Beyond cost savings, Databricks has enabled CodaMetrix teams to move faster, improving operational efficiencies by 40%. This has helped CodaMetrix focus on the work that matters most: enhancing the precision of ICD and CPT code sets, reducing claim denials and shortening revenue cycle timelines. “I still remember my early days as a machine learning engineer at this company, where most of my tasks were looking up information from various data sources,” said Parvatharaju. “With Databricks, I now get to focus on the machine learning aspects, which I truly want to do.” For Morgan, it’s the platform’s cohesiveness that has had the most impact. “The Databricks Platform works the way my brain works. It’s not just a collection of features. It’s obvious how intentionally they’re crafted to work with each other.”

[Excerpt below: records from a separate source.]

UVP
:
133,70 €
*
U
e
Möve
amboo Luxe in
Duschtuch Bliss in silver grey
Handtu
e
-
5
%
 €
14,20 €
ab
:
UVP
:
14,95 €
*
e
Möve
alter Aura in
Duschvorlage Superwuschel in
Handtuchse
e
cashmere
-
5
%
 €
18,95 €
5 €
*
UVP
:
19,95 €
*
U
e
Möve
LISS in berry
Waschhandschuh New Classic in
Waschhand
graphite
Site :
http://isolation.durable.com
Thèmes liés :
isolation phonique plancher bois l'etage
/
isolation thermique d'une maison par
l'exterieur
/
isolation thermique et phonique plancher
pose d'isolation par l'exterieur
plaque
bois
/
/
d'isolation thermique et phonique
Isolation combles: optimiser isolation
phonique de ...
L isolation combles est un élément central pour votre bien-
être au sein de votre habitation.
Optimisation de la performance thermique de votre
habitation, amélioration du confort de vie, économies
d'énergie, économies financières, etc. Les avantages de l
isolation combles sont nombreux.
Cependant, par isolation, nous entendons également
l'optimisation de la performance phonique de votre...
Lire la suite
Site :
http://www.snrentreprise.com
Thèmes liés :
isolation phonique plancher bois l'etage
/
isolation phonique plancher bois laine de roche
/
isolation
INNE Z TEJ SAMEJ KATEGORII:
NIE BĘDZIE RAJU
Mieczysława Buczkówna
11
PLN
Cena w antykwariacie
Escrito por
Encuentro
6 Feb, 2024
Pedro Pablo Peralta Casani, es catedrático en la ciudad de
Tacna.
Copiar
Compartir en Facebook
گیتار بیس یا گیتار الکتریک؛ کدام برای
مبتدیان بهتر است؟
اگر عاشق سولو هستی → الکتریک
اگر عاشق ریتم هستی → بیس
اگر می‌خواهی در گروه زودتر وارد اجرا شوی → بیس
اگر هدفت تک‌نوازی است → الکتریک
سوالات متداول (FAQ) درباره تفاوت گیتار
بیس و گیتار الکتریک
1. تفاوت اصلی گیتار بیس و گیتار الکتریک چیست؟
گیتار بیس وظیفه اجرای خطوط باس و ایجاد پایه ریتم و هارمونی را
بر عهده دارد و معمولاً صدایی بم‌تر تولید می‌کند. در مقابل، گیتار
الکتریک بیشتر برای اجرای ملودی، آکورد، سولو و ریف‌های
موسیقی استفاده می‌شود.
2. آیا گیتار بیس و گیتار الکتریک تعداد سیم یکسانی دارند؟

As CodaMetrix continues to grow, they’re exploring new capabilities on the Databricks Platform that will allow them to further differentiate from legacy vendors. Vector Search is already in motion to support customer segmentation and claims triage, while Databricks Apps is being used to prototype new internal workflows. According to Parvatharaju, “We had a hackathon this past summer, and many of the folks got started integrating with Databricks Apps and GPT OSS models. It’s enabling researchers to design applications to get enriched information for ground truth or chain prompts together, even for non-full-stack developers.” The team is also closely following the development of Agent Bricks to simplify the process of building agentic workflows, which they currently construct manually in-house. “We’re very eagerly awaiting some of these new features,” added Morgan.

With the Databricks Platform as their foundation, CodaMetrix is shaping the future of AI-powered medical coding and raising the bar for coding quality across the industry.